When we briefly exchanged our initial thoughts about ecology recently, I talked about my experience of suddenly coming upon dozens of windmills while travelling on a train through northern Germany. The landscape in that area is not particularly spectacular, but some die-hard nature lovers would appreciate its unique, lonesome and melancholic features, I’d imagine. The presence of these windmills, however, very much ‘damaged’ the landscape. At that moment, a sudden sense of loss came over me. I felt as if the presence of the windmills almost took away the possibility of one being fully, yet naturally absorbed into the landscape and nature. Images and perceptions are part of our ecology, and they clearly contribute to our engagement as organisms in our environment, not only addressing our physical habitats but also our mental and intellectual territories.

DC: Your answer, then, confirms my feeling about your recent video trilogy – Unfolding Places (2004), Restrained Courage (2004), Squandering Negative Spaces (2006). Each one, almost twenty-minutes long, is a sequence of images of mostly ‘insignificant’ moments; the kinds of images that perhaps occupy the majority of our physical space and perceptual grid in actuality, but that one’s visual and mental focus is usually not directed on.
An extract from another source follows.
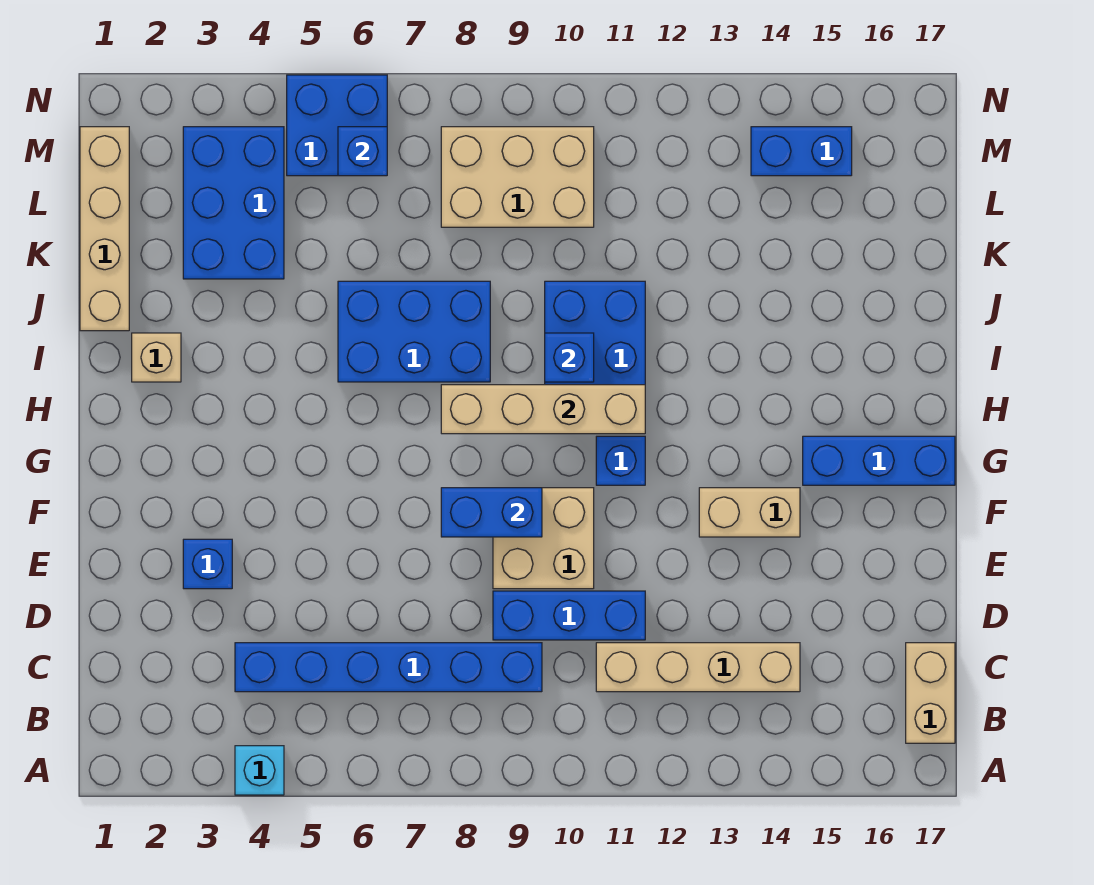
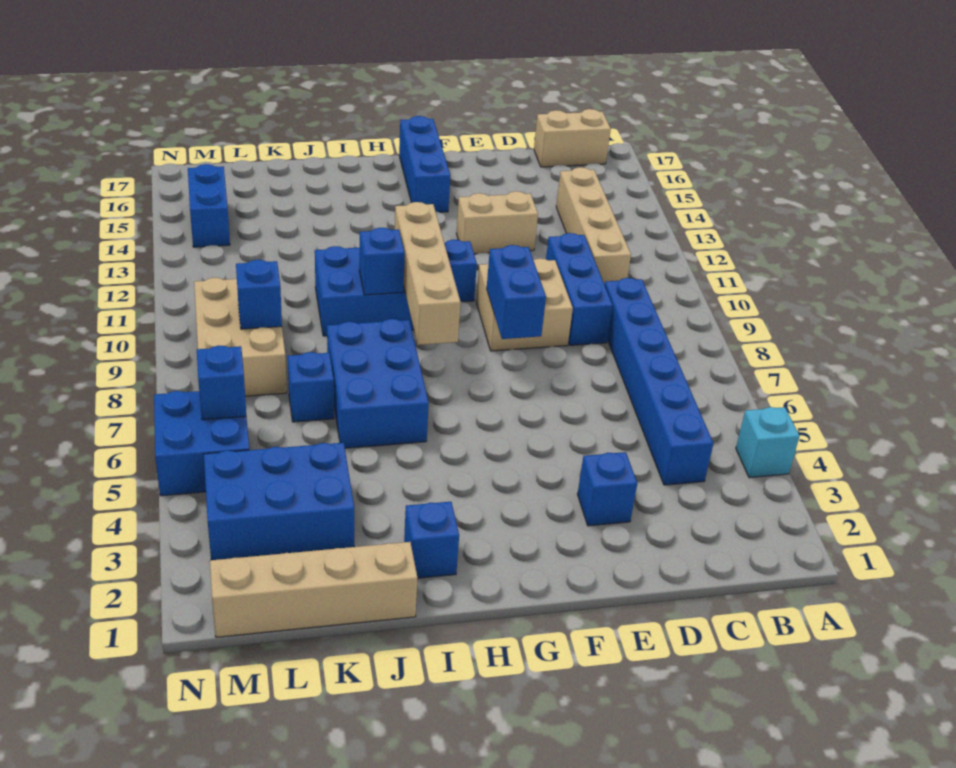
tan 1x2 brick [699,488,800,537] -> tan 1x2 brick turned to [456,191,538,254]
tan 1x1 brick [132,333,181,382] -> blue 1x1 brick [404,502,459,578]
none -> blue 1x1 brick [288,352,334,422]
none -> blue 1x1 brick [236,260,282,329]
In the meantime, the narratives, which are written by you but read by a different voice in each one, ruminate on different notions, manifestations, and experiences of – I’d guess the best word would be – the pathos of living and going about in this world.

I know that you are inspired by the cinematic methodology of, especially, Chris Marker, and the whole point is to have no clear relationship between images and narratives. But is it too much of an assumption if I were to suggest that a kind of narrative seems to emerge when you put the three titles together? Could we interpret this from an ecological point of view?

HY: In the entire video essay, the voice-over repeatedly speaks about various forms of deprivation in human relations. The absences of connections often cause melancholia, the state in which one feels like s/he is in a chasm. The feeling of being thrown out of a community and the sentiment of lonely dislocation dominate the narrative structures as well as the scenarios in the video essay. The confessional tones and the various images of reflection – such as puddles, rain drops, different kinds of light sources – constitute an allegorical rhetoric. I chose to bring a certain self-reflection to issues in real life without fragmenting them. Ecology is normally defined as an individual’s relation with other beings and his/her environment, but for me, it is nothing but a lack of commonness’ that inevitably brings us into an existential struggle to be connected.

In Unfolding Places, most of the attention focuses on unfolding a negative of real space, in order to be able to navigate oneself and known one’s own position within an environment – instead of being absolutely flexible and floating around as our contemporary society often demands. The second video, Restrained Courage, is a painful and shameful confession of one’s failure to relate oneself to others, and aspires for radical action that goes beyond typical neo-liberal negotiations of social relations and thus avoids the deceitful, unreliable stipulation of a happy ending.